**PROBLEM:** Go through the entries below and tally the lines containing the string "Workshop"; report only the tally.

[Data items]
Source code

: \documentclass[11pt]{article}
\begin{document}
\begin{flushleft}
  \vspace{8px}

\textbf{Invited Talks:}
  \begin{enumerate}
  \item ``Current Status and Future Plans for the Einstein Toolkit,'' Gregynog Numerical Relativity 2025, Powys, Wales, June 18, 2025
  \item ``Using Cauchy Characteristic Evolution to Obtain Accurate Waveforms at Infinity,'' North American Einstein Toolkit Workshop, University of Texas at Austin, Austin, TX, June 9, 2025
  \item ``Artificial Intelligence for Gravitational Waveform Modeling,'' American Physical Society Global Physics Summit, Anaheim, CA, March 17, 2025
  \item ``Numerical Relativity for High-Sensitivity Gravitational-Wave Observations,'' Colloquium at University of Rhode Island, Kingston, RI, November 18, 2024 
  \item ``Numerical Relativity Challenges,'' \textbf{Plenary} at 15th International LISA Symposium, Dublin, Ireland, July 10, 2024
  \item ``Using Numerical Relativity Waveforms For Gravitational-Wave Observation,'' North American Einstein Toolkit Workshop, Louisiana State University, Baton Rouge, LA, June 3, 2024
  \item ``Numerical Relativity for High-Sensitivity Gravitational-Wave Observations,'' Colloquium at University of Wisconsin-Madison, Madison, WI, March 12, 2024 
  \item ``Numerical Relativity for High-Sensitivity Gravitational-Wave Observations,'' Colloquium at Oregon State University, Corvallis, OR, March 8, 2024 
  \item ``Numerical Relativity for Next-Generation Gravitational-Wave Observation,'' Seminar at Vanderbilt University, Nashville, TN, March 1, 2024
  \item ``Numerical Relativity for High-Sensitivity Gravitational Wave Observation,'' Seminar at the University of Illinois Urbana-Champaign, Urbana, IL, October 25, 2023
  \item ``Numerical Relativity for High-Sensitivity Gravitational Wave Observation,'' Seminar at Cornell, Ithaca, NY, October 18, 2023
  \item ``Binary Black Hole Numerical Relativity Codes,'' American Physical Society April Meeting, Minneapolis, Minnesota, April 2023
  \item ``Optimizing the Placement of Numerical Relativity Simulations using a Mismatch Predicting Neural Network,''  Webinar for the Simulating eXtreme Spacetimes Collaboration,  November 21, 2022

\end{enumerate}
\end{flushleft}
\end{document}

**ANSWER TO THIS EXERCISE:** 2